(DATA FOR REVIEW)

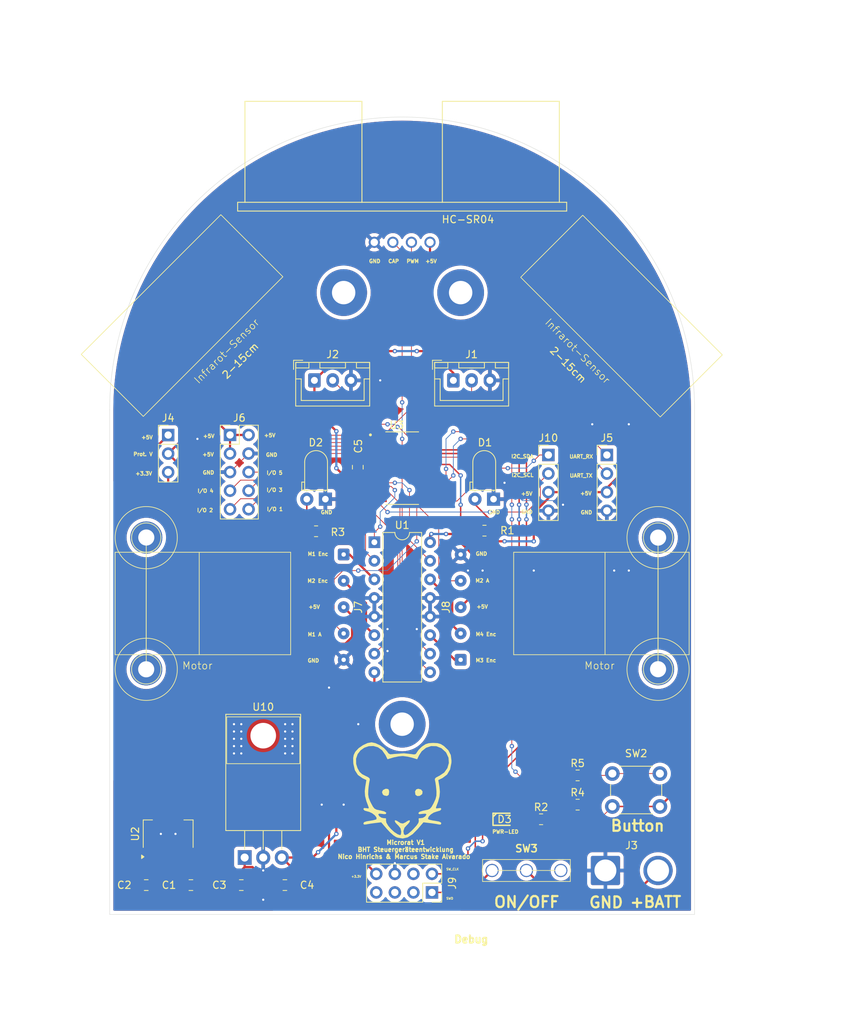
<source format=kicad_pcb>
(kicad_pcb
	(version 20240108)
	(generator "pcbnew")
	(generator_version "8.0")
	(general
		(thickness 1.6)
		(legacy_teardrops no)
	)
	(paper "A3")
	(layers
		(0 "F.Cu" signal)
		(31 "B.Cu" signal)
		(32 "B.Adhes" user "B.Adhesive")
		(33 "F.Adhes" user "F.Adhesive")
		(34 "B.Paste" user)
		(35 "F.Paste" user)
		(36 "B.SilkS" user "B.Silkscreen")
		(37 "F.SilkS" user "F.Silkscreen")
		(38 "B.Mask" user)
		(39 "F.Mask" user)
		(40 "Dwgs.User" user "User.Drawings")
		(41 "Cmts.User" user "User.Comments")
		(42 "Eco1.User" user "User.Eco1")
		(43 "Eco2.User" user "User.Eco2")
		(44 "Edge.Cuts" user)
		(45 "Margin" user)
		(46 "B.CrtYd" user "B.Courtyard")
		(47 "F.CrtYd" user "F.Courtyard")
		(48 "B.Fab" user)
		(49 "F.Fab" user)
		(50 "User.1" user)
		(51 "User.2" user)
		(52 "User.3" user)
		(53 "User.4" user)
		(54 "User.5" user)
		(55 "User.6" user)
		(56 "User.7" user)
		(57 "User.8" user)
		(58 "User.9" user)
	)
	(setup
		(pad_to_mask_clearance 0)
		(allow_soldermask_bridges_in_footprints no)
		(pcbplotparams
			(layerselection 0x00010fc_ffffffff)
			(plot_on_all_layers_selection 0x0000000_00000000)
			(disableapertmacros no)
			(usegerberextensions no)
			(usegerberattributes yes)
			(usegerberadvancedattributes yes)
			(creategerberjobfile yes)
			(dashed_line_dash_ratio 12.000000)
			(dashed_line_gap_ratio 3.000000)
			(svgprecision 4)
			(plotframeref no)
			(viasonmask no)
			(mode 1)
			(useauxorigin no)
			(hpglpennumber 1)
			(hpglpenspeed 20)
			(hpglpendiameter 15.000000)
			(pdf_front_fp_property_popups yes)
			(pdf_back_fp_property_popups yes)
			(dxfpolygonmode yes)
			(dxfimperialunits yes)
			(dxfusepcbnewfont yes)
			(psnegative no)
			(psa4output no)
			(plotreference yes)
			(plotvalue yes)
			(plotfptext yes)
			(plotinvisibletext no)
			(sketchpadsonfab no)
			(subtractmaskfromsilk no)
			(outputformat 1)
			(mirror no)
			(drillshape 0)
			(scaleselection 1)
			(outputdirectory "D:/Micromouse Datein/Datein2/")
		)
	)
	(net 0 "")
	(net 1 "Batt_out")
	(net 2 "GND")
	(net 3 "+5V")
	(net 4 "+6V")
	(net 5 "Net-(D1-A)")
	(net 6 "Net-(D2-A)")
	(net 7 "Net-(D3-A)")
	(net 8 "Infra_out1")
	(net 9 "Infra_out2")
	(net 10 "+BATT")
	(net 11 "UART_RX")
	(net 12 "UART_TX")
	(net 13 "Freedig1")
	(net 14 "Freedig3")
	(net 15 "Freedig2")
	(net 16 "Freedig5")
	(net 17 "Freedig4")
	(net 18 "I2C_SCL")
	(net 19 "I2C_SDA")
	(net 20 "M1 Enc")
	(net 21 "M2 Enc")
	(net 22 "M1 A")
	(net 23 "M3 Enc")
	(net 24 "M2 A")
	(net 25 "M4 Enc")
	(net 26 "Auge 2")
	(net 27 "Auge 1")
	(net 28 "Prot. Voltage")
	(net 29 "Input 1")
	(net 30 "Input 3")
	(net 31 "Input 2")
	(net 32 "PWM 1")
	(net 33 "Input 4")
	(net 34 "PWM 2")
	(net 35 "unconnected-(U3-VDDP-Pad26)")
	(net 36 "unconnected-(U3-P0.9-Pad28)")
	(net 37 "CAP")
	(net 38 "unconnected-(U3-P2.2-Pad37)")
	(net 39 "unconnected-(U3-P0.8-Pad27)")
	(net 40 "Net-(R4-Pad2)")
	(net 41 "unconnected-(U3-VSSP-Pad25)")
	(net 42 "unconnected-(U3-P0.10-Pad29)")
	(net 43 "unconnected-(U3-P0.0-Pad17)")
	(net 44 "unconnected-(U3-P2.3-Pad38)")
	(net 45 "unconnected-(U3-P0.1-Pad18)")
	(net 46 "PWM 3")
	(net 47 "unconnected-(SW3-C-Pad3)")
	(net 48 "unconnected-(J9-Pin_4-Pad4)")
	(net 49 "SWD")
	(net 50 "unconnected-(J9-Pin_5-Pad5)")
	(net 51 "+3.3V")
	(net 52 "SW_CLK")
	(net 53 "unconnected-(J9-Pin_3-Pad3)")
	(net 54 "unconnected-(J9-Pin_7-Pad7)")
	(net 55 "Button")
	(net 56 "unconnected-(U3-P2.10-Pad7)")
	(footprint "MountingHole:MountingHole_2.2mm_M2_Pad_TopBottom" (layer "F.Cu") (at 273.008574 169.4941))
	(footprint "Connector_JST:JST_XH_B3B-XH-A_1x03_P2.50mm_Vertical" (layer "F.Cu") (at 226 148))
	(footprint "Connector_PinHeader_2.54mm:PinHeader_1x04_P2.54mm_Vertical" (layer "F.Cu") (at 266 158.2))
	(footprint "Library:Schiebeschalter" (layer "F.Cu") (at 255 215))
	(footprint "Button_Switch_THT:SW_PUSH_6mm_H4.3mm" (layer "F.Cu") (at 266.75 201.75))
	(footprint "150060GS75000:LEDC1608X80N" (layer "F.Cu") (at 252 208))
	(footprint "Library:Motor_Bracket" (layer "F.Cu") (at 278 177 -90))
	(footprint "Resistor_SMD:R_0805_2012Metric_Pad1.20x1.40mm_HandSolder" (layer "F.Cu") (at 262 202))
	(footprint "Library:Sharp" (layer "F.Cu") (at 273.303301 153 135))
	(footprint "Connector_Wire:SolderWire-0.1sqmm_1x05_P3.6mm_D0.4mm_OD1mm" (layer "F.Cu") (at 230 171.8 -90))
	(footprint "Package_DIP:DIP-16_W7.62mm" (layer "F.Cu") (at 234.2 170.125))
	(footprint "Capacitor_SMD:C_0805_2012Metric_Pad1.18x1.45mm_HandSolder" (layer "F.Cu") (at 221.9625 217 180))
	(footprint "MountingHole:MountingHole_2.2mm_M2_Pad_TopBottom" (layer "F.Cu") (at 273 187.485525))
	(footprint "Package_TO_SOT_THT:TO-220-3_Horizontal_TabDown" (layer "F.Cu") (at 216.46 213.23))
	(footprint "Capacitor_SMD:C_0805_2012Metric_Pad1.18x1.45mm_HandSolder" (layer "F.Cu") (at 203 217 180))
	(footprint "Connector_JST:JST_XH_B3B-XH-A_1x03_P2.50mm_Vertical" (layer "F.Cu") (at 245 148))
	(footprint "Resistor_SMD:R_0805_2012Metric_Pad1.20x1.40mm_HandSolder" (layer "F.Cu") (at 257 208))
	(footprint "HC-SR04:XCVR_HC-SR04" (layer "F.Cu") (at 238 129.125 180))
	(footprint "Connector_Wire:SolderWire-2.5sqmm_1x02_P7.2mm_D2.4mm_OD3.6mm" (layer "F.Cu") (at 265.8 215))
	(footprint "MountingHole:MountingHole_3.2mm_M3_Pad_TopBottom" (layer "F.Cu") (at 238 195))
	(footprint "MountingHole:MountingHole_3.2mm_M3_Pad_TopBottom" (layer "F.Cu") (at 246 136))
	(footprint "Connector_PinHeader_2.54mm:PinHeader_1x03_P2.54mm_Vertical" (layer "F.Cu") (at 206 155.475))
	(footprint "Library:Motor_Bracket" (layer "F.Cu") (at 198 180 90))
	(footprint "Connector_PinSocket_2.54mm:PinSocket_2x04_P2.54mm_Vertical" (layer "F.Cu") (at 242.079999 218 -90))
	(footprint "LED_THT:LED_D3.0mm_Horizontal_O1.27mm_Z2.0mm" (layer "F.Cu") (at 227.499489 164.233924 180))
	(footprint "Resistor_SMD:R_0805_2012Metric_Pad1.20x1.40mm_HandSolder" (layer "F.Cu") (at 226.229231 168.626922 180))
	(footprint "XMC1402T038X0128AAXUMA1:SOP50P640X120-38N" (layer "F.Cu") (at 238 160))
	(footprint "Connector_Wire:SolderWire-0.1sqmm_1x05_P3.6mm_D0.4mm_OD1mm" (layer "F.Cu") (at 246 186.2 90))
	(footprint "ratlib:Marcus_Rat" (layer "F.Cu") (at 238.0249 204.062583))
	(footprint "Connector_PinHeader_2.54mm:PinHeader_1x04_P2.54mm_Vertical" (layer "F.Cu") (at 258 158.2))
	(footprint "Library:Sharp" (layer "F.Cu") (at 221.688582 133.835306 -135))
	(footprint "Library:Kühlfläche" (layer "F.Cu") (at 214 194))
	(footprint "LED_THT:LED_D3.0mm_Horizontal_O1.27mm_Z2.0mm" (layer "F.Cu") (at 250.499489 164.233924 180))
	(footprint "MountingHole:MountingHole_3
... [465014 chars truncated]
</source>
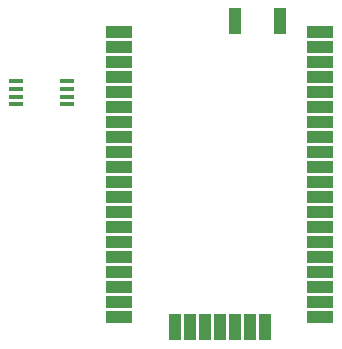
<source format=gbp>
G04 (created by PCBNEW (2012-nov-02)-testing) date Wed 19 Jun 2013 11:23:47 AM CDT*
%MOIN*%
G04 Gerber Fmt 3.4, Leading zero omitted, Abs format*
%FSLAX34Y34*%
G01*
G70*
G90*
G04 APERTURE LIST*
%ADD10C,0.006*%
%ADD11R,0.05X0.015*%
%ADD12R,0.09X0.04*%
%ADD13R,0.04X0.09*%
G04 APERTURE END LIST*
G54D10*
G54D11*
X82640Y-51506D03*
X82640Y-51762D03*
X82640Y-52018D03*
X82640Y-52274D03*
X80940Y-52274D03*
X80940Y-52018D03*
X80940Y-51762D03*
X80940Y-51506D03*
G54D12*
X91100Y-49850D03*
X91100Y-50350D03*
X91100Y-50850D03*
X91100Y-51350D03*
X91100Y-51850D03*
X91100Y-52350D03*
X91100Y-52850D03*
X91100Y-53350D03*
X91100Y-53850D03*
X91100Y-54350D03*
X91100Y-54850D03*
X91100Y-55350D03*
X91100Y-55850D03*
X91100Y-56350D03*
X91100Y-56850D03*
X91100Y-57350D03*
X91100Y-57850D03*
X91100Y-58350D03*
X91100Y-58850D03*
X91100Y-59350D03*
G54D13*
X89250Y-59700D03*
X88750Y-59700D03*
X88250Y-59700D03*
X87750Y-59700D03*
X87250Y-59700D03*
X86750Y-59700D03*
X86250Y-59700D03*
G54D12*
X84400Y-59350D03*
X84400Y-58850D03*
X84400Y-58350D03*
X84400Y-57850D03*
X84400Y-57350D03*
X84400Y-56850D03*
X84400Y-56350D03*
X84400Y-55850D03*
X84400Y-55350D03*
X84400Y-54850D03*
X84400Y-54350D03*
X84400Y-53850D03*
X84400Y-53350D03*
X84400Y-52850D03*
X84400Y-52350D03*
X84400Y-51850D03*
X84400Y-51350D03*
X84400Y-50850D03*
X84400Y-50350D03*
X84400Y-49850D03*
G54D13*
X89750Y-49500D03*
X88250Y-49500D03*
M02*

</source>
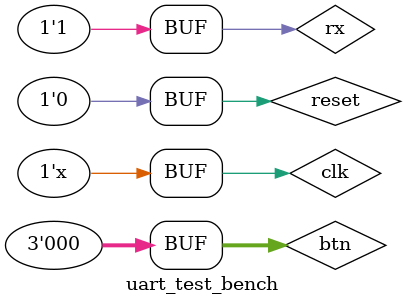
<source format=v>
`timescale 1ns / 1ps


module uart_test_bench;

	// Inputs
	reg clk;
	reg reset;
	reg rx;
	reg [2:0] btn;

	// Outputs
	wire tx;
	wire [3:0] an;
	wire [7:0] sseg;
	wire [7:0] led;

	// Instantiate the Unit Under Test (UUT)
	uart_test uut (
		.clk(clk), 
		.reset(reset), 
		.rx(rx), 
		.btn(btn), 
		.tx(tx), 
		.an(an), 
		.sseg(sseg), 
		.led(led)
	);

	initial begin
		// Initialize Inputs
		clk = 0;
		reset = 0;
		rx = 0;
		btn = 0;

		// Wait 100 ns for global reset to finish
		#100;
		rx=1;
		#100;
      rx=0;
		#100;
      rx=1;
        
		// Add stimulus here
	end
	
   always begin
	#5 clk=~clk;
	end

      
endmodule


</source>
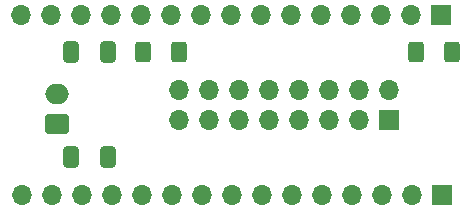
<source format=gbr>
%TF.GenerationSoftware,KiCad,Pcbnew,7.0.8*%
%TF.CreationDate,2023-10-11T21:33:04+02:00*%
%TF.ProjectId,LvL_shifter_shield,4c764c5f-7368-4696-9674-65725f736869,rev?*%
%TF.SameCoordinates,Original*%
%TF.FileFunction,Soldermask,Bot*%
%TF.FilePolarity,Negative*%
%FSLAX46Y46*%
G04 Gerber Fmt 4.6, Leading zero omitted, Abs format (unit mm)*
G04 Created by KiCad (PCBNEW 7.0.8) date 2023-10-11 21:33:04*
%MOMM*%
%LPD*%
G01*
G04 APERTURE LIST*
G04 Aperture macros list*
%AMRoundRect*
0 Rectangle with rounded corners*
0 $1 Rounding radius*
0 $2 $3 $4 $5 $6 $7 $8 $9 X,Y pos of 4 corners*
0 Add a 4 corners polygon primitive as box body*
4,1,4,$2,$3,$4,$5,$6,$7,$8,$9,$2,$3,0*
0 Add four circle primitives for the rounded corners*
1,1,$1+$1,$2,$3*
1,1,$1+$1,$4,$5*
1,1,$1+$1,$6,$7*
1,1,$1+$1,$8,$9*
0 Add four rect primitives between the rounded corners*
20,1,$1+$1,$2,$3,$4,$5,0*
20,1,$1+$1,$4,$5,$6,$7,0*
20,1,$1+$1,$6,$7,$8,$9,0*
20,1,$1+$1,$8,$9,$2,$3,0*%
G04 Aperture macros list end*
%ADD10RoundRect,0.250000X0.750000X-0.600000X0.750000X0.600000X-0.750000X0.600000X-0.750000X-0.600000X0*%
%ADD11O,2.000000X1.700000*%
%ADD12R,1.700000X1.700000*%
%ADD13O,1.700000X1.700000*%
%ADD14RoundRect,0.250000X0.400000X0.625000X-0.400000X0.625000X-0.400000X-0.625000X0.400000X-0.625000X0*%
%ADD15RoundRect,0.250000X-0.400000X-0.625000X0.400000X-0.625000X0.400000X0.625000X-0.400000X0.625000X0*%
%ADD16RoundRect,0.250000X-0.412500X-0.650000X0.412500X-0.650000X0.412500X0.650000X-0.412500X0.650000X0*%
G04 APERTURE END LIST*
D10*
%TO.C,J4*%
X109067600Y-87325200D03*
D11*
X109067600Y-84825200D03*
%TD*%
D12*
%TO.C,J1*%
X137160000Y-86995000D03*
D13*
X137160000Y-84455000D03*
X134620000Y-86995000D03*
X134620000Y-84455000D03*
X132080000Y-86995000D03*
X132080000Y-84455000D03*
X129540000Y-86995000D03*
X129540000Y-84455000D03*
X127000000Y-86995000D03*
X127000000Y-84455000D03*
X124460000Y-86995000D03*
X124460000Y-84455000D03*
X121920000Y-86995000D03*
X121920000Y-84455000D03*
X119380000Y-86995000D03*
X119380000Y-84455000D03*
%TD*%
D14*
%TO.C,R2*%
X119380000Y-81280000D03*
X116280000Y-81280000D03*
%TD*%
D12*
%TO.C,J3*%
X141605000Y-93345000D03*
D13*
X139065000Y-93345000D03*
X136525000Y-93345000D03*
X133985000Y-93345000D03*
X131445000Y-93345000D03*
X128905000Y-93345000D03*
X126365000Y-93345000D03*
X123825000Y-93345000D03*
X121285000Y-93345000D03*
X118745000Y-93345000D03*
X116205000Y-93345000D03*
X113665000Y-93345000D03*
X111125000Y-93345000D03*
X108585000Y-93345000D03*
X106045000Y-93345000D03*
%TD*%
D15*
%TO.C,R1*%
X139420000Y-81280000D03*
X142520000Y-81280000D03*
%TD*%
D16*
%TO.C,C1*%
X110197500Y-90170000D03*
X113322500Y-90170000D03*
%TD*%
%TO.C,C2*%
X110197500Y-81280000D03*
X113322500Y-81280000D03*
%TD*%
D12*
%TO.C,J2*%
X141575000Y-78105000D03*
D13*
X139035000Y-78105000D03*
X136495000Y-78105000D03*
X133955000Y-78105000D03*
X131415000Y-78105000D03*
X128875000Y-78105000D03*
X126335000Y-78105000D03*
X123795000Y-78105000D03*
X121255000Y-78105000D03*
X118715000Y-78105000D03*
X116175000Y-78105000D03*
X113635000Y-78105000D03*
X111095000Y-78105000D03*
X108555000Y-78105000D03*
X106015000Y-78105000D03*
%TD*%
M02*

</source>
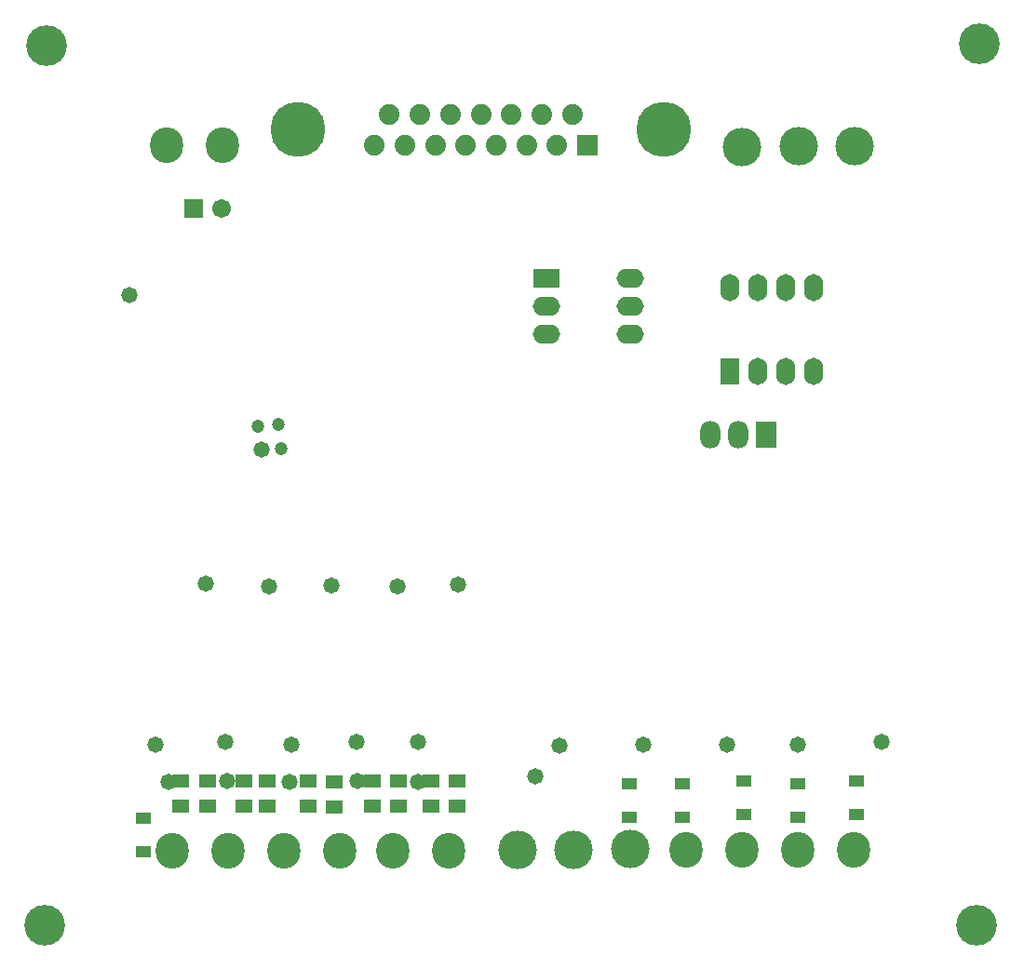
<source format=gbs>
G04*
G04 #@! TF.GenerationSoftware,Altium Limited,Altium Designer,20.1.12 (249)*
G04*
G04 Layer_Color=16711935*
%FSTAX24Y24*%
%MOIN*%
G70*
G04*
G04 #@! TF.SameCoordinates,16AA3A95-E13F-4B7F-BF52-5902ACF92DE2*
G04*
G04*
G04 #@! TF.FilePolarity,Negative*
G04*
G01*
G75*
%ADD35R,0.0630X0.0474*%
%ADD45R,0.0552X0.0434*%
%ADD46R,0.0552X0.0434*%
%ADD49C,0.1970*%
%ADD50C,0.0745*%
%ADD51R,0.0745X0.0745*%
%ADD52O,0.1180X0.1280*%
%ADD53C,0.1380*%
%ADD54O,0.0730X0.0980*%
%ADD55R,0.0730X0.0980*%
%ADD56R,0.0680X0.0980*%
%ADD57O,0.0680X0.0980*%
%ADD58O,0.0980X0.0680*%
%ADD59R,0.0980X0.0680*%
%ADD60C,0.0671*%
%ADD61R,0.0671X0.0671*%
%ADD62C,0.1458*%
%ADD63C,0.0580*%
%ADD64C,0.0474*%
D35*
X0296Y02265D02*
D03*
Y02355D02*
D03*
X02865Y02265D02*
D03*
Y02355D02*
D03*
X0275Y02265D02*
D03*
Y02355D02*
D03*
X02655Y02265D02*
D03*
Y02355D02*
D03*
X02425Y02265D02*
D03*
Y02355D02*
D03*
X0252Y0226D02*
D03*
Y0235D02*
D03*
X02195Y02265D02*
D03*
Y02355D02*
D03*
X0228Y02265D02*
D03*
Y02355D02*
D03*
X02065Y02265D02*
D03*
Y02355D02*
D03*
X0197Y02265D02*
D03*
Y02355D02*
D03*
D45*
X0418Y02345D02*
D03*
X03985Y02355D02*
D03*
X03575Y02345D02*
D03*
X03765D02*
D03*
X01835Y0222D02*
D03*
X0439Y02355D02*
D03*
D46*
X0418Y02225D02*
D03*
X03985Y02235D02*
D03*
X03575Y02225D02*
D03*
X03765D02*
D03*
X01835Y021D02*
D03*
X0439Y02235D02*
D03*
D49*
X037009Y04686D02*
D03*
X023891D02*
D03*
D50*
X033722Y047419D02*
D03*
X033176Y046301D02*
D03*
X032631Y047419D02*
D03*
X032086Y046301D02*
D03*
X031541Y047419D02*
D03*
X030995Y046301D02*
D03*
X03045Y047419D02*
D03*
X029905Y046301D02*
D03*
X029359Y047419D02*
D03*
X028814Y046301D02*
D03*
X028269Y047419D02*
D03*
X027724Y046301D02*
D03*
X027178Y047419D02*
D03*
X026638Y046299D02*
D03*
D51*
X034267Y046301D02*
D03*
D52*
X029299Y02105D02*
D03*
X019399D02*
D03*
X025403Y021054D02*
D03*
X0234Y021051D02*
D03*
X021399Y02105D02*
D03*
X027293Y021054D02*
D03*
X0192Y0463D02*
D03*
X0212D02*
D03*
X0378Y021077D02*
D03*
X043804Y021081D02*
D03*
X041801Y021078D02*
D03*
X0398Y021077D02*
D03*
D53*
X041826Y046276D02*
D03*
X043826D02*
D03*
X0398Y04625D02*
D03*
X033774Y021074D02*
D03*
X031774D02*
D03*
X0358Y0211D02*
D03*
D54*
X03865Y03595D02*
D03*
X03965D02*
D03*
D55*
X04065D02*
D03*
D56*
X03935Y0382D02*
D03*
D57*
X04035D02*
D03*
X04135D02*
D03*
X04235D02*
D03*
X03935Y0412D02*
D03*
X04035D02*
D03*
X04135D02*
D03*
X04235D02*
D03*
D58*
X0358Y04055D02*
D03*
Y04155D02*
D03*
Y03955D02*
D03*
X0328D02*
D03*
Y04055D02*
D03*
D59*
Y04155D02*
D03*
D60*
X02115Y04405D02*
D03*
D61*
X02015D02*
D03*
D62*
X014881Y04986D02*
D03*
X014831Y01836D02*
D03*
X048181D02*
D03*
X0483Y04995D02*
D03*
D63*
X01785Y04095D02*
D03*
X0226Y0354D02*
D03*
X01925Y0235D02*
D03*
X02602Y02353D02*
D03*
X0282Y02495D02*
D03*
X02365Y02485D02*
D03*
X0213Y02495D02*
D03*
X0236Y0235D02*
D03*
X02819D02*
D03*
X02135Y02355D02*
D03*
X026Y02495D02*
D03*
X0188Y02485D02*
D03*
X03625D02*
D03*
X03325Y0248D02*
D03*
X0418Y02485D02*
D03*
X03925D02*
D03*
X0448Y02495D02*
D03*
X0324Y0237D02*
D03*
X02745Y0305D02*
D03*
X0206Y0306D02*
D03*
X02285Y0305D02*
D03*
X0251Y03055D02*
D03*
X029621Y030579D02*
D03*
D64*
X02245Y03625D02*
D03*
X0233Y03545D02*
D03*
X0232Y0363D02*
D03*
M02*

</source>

(End DATA FOR REVIEW)

* **WHAT THE TASK ASKS**
Going back to the entries above, set down exactly the lines that begin at the one with "X116280000Y-81280000D03*" and end at the one with "X121285000Y-93345000D03*", both included, and nothing else.

* **ANSWER BELOW**
X116280000Y-81280000D03*
%TD*%
D12*
%TO.C,J3*%
X141605000Y-93345000D03*
D13*
X139065000Y-93345000D03*
X136525000Y-93345000D03*
X133985000Y-93345000D03*
X131445000Y-93345000D03*
X128905000Y-93345000D03*
X126365000Y-93345000D03*
X123825000Y-93345000D03*
X121285000Y-93345000D03*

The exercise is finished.